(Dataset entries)
★ ★ ★ ★

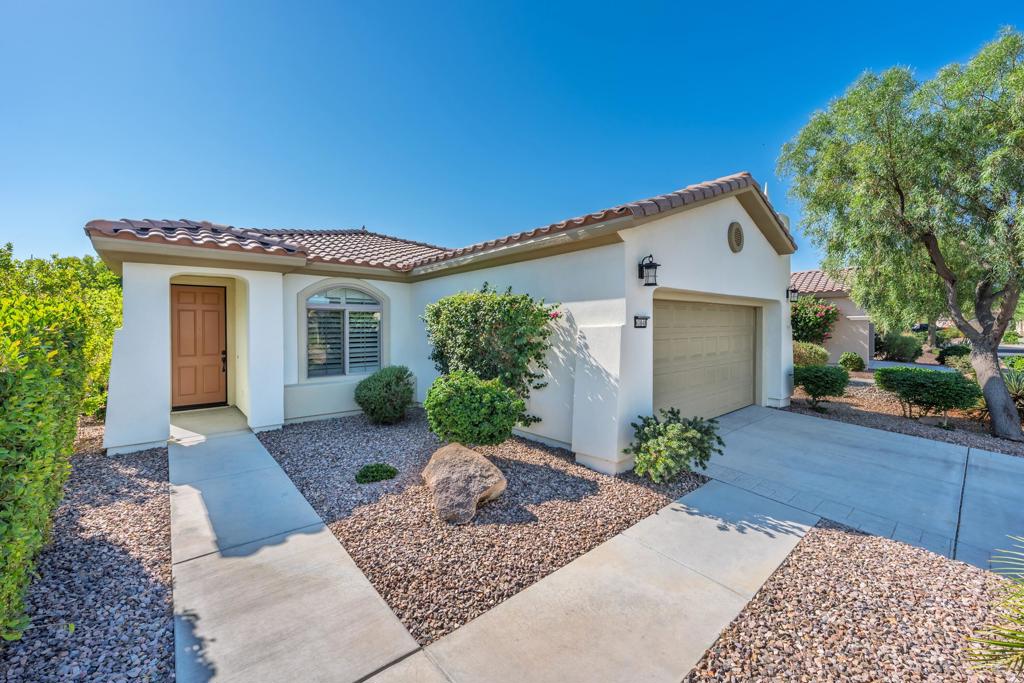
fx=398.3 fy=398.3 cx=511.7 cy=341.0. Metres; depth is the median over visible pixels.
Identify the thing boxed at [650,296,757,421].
garage door
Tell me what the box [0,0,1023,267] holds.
sky
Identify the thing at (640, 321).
house number sign
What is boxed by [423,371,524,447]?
round shrub
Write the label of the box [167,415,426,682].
walkway
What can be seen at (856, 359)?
shrub
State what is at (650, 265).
wall lantern
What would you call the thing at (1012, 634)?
palm plant
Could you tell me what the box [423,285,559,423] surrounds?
flowering shrub
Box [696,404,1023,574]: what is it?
driveway
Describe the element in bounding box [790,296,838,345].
flowering shrub
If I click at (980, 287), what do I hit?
tree
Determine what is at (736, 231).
round vent
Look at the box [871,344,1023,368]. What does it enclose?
road
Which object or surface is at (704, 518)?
concrete walkway
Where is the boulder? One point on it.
(473, 462)
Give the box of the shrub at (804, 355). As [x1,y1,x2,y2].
[791,341,829,366]
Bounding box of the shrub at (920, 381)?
[874,367,980,419]
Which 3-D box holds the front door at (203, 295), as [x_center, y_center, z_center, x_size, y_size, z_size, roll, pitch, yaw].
[-6.323,0.205,8.080,1.059,2.494,0.154,-1,2,-41]
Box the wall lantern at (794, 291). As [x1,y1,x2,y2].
[786,286,799,302]
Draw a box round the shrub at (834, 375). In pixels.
[793,365,849,409]
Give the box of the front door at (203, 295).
[171,282,227,409]
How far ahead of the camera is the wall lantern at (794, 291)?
9.50 m
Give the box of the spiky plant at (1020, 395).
[1000,360,1023,419]
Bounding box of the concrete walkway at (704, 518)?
[364,480,817,682]
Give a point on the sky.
(329, 212)
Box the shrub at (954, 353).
[935,344,971,366]
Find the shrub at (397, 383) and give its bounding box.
[355,365,415,423]
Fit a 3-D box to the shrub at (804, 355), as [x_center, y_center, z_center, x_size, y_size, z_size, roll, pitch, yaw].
[9.262,0.597,12.959,1.567,1.183,1.629,-1,2,-41]
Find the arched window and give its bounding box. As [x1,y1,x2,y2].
[304,286,382,378]
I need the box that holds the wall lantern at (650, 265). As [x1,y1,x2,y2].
[638,254,659,285]
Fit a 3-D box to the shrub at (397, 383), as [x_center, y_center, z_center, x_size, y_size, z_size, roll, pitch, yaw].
[-2.312,0.970,7.368,1.146,1.051,1.166,-1,2,-41]
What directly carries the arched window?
in the house at (764, 293)
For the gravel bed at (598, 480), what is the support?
on the ground
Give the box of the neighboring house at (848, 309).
[791,266,875,364]
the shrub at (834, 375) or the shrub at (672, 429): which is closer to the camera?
the shrub at (672, 429)
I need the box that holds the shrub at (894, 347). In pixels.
[876,331,923,362]
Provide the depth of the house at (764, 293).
6.81 m
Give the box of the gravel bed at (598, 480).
[258,408,709,646]
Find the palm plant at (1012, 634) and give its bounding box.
[963,537,1023,672]
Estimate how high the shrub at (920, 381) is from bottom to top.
0.995 m
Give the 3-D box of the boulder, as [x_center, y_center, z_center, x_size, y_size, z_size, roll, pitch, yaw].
[-0.527,1.431,4.145,0.852,0.600,1.106,-1,2,-24]
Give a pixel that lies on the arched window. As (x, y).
(343, 305)
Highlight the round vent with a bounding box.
[727,221,743,252]
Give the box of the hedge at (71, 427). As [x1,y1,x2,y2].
[0,281,115,644]
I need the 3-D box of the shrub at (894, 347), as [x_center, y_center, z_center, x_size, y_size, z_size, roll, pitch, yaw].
[18.012,0.315,18.689,1.937,1.581,1.895,-1,2,-41]
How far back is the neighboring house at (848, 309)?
16.98 m
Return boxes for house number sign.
[633,315,648,328]
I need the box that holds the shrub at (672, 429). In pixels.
[628,408,723,482]
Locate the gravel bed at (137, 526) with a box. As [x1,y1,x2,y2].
[0,428,174,682]
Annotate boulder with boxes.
[422,443,505,525]
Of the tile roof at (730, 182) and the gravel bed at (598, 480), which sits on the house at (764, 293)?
the tile roof at (730, 182)
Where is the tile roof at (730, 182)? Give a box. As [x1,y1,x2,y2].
[85,175,798,275]
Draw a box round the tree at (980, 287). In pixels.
[781,26,1023,441]
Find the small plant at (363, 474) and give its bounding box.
[353,462,397,484]
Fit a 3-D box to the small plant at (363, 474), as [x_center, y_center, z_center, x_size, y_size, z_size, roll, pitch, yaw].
[-1.639,1.575,4.778,0.529,0.199,0.490,-1,2,-41]
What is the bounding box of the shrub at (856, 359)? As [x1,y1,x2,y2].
[837,352,865,371]
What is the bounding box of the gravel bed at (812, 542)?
[683,523,1023,682]
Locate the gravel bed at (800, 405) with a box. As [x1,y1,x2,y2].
[783,375,1023,456]
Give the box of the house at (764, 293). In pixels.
[82,172,798,465]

★ ★ ★ ★

What you are asked to do :: Quote the data exactly, leaving every image out of the copy.

Exercise solution ::
fx=398.3 fy=398.3 cx=511.7 cy=341.0. Metres; depth is the median over visible pixels.
Identify the thing boxed at [650,296,757,421].
garage door
Tell me what the box [0,0,1023,267] holds.
sky
Identify the thing at (640, 321).
house number sign
What is boxed by [423,371,524,447]?
round shrub
Write the label of the box [167,415,426,682].
walkway
What can be seen at (856, 359)?
shrub
State what is at (650, 265).
wall lantern
What would you call the thing at (1012, 634)?
palm plant
Could you tell me what the box [423,285,559,423] surrounds?
flowering shrub
Box [696,404,1023,574]: what is it?
driveway
Describe the element in bounding box [790,296,838,345].
flowering shrub
If I click at (980, 287), what do I hit?
tree
Determine what is at (736, 231).
round vent
Look at the box [871,344,1023,368]. What does it enclose?
road
Which object or surface is at (704, 518)?
concrete walkway
Where is the boulder? One point on it.
(473, 462)
Give the box of the shrub at (804, 355). As [x1,y1,x2,y2].
[791,341,829,366]
Bounding box of the shrub at (920, 381)?
[874,367,980,419]
Which 3-D box holds the front door at (203, 295), as [x_center, y_center, z_center, x_size, y_size, z_size, roll, pitch, yaw].
[-6.323,0.205,8.080,1.059,2.494,0.154,-1,2,-41]
Box the wall lantern at (794, 291). As [x1,y1,x2,y2].
[786,286,799,302]
Draw a box round the shrub at (834, 375). In pixels.
[793,365,849,409]
Give the box of the front door at (203, 295).
[171,282,227,409]
How far ahead of the camera is the wall lantern at (794, 291)?
9.50 m
Give the box of the spiky plant at (1020, 395).
[1000,360,1023,419]
Bounding box of the concrete walkway at (704, 518)?
[364,480,817,682]
Give a point on the sky.
(329, 212)
Box the shrub at (954, 353).
[935,344,971,366]
Find the shrub at (397, 383) and give its bounding box.
[355,365,415,423]
Fit a 3-D box to the shrub at (804, 355), as [x_center, y_center, z_center, x_size, y_size, z_size, roll, pitch, yaw].
[9.262,0.597,12.959,1.567,1.183,1.629,-1,2,-41]
Find the arched window and give its bounding box. As [x1,y1,x2,y2].
[304,286,382,378]
I need the box that holds the wall lantern at (650, 265). As [x1,y1,x2,y2].
[638,254,659,285]
Fit a 3-D box to the shrub at (397, 383), as [x_center, y_center, z_center, x_size, y_size, z_size, roll, pitch, yaw].
[-2.312,0.970,7.368,1.146,1.051,1.166,-1,2,-41]
What directly carries the arched window?
in the house at (764, 293)
For the gravel bed at (598, 480), what is the support?
on the ground
Give the box of the neighboring house at (848, 309).
[791,266,875,364]
the shrub at (834, 375) or the shrub at (672, 429): which is closer to the camera?
the shrub at (672, 429)
I need the box that holds the shrub at (894, 347). In pixels.
[876,331,923,362]
Provide the depth of the house at (764, 293).
6.81 m
Give the box of the gravel bed at (598, 480).
[258,408,709,646]
Find the palm plant at (1012, 634) and give its bounding box.
[963,537,1023,672]
Estimate how high the shrub at (920, 381) is from bottom to top.
0.995 m
Give the 3-D box of the boulder, as [x_center, y_center, z_center, x_size, y_size, z_size, roll, pitch, yaw].
[-0.527,1.431,4.145,0.852,0.600,1.106,-1,2,-24]
Give a pixel that lies on the arched window. As (x, y).
(343, 305)
Highlight the round vent with a bounding box.
[727,221,743,252]
Give the box of the hedge at (71, 427). As [x1,y1,x2,y2].
[0,281,115,644]
I need the 3-D box of the shrub at (894, 347), as [x_center, y_center, z_center, x_size, y_size, z_size, roll, pitch, yaw].
[18.012,0.315,18.689,1.937,1.581,1.895,-1,2,-41]
How far back is the neighboring house at (848, 309)?
16.98 m
Return boxes for house number sign.
[633,315,648,328]
I need the box that holds the shrub at (672, 429). In pixels.
[628,408,723,482]
Locate the gravel bed at (137, 526) with a box. As [x1,y1,x2,y2].
[0,428,174,682]
Annotate boulder with boxes.
[422,443,505,525]
Of the tile roof at (730, 182) and the gravel bed at (598, 480), which sits on the house at (764, 293)?
the tile roof at (730, 182)
Where is the tile roof at (730, 182)? Give a box. As [x1,y1,x2,y2].
[85,175,798,275]
Draw a box round the tree at (980, 287). In pixels.
[781,26,1023,441]
Find the small plant at (363, 474) and give its bounding box.
[353,462,397,484]
Fit a 3-D box to the small plant at (363, 474), as [x_center, y_center, z_center, x_size, y_size, z_size, roll, pitch, yaw].
[-1.639,1.575,4.778,0.529,0.199,0.490,-1,2,-41]
What is the bounding box of the shrub at (856, 359)? As [x1,y1,x2,y2].
[837,352,865,371]
What is the bounding box of the gravel bed at (812, 542)?
[683,523,1023,682]
Locate the gravel bed at (800, 405) with a box. As [x1,y1,x2,y2].
[783,375,1023,456]
Give the box of the house at (764, 293). In pixels.
[82,172,798,465]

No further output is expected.